2) Next, using the survey data to build a statistical model to assign a score to every single element that was evaluated.
This methodology is well established and used by large, consumer companies (e.g., Coca Cola, General Mills, Proctor & Gamble) to guide product development for many of the sodas, cereals and detergents on grocery store shelves.
The time has come to drastically change the way direct mail testing is done; the solution is as close as that tube of toothpaste in your bathroom.
For case examples of how this pre-test tool has worked with some nonprofits, click here.
Why It’s Important to Avoid the “Baby and Bath Water” Problem
in Direct Mail Testing
One particularly aggravating problem in most direct mail testing is throwing out the baby with the bath water. This happens when the organization mails a test package with numerous test elements – i.e., a whole bunch of stuff is changed.
The mail results for the package are a very crude measuring stick for performance, only giving thumbs up or thumbs down for the entire package, with zero guidance as to whether individual components were well received (i.e., the “baby”) even if the bath water needs to be changed.
This happens all the time. The only alternative, which as a general rule, NEVER happens, is to deconstruct the totally new package into a series of A/B tests, with each test panel only including a single change. Even if this were done, it would take forever and a day to execute. Certainly some groups may try to read the tea leaves and infer or guess — based on years of experience and past testing — about why a package did poorly and what might be salvageable. But clearly, this is a flawed process fraught with layers of personal bias.
There is a better, empirical way. For the past 30 years product developers have used a survey based methodology to identify and separate the the baby from the bath water. This process can be done in days versus months, costs a fraction of what traditional testing costs, and like a recent client told us, is “like doing 18 months of testing in a day”. (To learn more about the methodology, click here.)
Here is a recent example of the old-fashioned way. Client X mails a totally new package – different OE, letter format, letter copy, inserts – against the control. New package performs poorly. Money is lost. Time is lost. New package is thrown out.
The better way. The New Package is never mailed, because the client pre-tested it (and hundreds of other package combinations) and determined it would not perform well, as constructed, against the control. Thousands of dollars are saved, many insights are gained that would have taken years to accumulate with conventional A/B Testing, and the cost of the pre-test is more than covered.

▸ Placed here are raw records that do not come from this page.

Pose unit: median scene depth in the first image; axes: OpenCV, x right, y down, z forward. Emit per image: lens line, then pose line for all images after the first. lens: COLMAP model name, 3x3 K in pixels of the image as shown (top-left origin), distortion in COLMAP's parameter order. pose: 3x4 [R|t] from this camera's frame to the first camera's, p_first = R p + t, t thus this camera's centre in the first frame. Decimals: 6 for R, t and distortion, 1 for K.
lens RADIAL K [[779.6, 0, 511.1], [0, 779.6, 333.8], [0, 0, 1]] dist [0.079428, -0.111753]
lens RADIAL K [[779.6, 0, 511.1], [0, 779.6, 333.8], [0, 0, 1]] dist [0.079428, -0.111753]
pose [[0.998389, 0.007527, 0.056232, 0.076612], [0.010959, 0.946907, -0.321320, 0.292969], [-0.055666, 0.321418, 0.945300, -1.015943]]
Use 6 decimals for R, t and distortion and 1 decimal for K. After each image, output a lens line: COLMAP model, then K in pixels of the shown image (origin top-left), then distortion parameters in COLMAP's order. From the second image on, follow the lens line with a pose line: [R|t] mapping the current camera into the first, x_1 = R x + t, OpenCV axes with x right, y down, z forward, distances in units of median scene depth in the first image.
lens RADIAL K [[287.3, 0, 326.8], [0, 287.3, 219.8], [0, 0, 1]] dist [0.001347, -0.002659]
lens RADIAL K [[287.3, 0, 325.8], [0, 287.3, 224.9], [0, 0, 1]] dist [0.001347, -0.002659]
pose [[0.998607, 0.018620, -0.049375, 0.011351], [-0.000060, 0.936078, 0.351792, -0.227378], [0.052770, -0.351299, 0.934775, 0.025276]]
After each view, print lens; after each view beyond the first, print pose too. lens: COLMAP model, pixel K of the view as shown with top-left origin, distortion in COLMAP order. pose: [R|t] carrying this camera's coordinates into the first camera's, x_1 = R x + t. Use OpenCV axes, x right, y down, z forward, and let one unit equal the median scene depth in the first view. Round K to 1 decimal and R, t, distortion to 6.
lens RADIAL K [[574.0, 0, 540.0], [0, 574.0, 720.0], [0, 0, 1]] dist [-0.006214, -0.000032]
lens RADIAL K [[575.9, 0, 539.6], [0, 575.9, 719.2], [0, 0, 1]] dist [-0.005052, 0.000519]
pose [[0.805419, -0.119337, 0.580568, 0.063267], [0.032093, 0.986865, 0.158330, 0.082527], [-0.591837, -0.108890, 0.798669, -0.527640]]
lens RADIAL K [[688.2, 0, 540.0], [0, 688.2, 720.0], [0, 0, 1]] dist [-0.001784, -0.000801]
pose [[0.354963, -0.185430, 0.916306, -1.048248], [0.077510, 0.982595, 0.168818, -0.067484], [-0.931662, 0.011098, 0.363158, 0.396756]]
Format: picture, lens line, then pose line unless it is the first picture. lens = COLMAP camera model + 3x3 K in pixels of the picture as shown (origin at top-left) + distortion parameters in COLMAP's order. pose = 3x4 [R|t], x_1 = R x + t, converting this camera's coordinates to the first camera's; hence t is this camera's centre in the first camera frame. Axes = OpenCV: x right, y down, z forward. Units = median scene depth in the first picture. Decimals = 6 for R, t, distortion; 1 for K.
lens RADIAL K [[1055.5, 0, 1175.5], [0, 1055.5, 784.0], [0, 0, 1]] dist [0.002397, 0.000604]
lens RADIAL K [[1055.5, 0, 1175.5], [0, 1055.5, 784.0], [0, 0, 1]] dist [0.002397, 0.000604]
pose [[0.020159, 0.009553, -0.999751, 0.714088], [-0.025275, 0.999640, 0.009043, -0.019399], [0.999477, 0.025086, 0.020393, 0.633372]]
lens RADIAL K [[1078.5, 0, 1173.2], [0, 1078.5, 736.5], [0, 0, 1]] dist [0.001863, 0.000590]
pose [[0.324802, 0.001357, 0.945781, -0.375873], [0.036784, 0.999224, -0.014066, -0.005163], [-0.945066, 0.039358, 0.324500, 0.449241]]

AND … most importantly, a new ‘baby’ or package element is potentially discovered when two components of the new package test quite well (as determined by an actual score assigned to every single element). These New Elements are now live tested in the control package and replace elements of the control that are identified as weak.
New “bath water” (i.e., poor performing test elements) are unfortunately easy to create; but “baby elements” (i.e., winning package elements) are much more difficult to identify.
Isn’t it time to start identifying the winning “babies”?